ニューサム知事、トランプ前大統領に「代償を払う時が来た」と厳しく要求
米カリフォルニア州のギャビン・ニューサム知事(民主党)は、連邦最高裁判所がトランプ政権時代の「相互関税」などを違法と判断したことを受けて、強い声明を発表しました。ニューサム氏は、トランプ前大統領を直接名指しし、「代償を払う時が来た。違法に徴収した金は全額直ちに返還されなければならない」と主張し、国民への負担分の返還を強く求めています。
関税が価格を押し上げ、労働者世帯を苦しめたと批判
声明の中で、ニューサム知事は「関税は価格を押し上げ、労働者世帯を苦しめた」と改めて批判しました。具体的には、価格転嫁による昨年の1世帯当たりの負担額が1751ドル(約27万円)に上ったとする米エール大学の分析を引用し、関税政策が一般家庭に与えた経済的影響の大きさを強調しています。この数字は、違法な関税措置が日常生活に深刻な打撃を与えたことを示す証拠として提示されました。
連邦最高裁の違法判断が背景に
今回の声明は、連邦最高裁判所がトランプ政権の相互関税などを違法と判断したことを受けたものです。ニューサム知事は、この司法判断を根拠に、トランプ前大統領に対して法的責任を追及する姿勢を明確にしました。カリフォルニア州として、国民の負担軽減に向けた積極的な行動を取ることを宣言し、政治的な対立を鮮明にしています。

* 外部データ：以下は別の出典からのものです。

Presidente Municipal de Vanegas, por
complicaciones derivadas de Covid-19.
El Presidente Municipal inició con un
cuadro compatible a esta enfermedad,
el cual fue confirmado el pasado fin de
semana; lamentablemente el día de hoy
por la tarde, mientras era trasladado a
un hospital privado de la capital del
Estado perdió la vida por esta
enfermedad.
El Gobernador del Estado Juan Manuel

ニューサム氏の主張は、関税政策の見直しを求める声が高まる中、民主党の立場を強く打ち出したものと言えます。今後、返還要求が具体的な政治行動に発展するか注目されますが、トランプ前大統領側からの反応はまだ明らかになっていません。この問題は、米国内の経済政策や政治対立の焦点として、さらなる議論を呼び起こす可能性があります。